Two G4S directors resign following Olympics staffing fiasco but chief executive remains
Two G4S directors have resigned in the wake of an independent review into the company’s botched Olympic Games contract.
• Chief executive Nick Buckles to remain but two of his deputies to depart
• Buckles had admitted to MPs that Olympics staffing shortage was “humiliating shambles”
• Company report found that monitoring and tracking of hired workers was poor
• G4S has estimated its loss on the Olympics contract at about £50 million
Chief operating officer David Taylor-Smith and Ian Horseman Sewell, head of global events, are to take responsibility for the fiasco but chief executive Nick Buckles will remain in his post.
The report by PwC found that monitoring and tracking of the security workforce was inadequate and that management failed to appreciate the scale and exact nature of the project.
G4S fulfilled 83 per cent of contracted shifts at the Games, failing to provide all of the 10,400 contracted guards, forcing the government to step in with military personnel.
G4S said its board had decided that it was in the best interests of the company and its shareholders that Mr Buckles remains as chief executive.
Mr Buckles, who admitted to MPs that the Games staffing episode had been a “humiliating shambles”, was not guilty of any significant shortcomings in his performance, the company said.
However, G4S will appoint a chief operating officer to work closely with Mr Buckles on areas such as customer service and project delivery.
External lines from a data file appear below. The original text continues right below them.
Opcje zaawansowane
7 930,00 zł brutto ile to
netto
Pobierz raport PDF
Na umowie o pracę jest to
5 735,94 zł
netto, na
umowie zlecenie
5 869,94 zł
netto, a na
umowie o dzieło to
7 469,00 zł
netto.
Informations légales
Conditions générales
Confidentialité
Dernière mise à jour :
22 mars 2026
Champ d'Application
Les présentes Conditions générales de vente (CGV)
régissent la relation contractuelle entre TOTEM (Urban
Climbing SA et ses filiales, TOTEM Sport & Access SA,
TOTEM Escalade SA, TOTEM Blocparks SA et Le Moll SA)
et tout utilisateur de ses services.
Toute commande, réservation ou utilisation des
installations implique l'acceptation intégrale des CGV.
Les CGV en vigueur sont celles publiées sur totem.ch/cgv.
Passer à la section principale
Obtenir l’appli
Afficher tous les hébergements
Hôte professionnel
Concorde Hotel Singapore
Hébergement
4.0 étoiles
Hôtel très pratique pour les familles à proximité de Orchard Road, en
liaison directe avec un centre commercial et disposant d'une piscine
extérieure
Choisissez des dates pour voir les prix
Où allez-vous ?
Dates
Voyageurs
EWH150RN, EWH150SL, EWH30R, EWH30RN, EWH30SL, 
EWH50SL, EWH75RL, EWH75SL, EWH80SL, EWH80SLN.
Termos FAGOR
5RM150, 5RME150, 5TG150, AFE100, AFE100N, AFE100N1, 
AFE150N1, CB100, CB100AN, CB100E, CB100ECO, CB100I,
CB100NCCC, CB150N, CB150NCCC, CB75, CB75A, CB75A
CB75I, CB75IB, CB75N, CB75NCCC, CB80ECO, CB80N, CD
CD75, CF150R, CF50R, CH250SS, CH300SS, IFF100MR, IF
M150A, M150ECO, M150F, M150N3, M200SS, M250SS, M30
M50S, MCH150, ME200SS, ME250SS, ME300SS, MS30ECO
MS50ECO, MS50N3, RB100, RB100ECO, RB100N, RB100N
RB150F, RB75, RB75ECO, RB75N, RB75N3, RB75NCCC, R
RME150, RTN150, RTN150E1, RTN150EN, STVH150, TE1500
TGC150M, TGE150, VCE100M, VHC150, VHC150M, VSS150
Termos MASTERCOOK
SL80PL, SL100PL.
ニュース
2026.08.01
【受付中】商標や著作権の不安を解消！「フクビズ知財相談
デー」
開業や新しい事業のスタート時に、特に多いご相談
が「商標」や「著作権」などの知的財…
It has also promised to carry out more rigorous risk assessment of new contracts and will demand board-level oversight on contracts where annual revenues exceed £50 million.
G4S, which has estimated its loss on the Olympics contract at about £50 million, is the world’s biggest private security company, with more than 650,000 staff worldwide.
Boris Johnson, the Mayor of London said it was right the G4S bosses quit over the Olympics fiasco.
He said: “The rank and file, the troops on the ground, did a wonderful job, but when you look at what happened in the management of those G4S employees who did a great job, I’m not going to try and persuade them to stay this morning.”
Keith Vaz, chairman of the commons home affairs select committee, said: “This is the right decision by senior officials at G4S to take responsibility for the fiasco of G4S’s involvement in Olympic security preparations.
“This, however, does not represent closure. As the home affairs committee recommended, G4S must address outstanding issues concerning the waiving of the management fee and the ex-gratia payments it should make to the employees it treated in such a cavalier fashion.”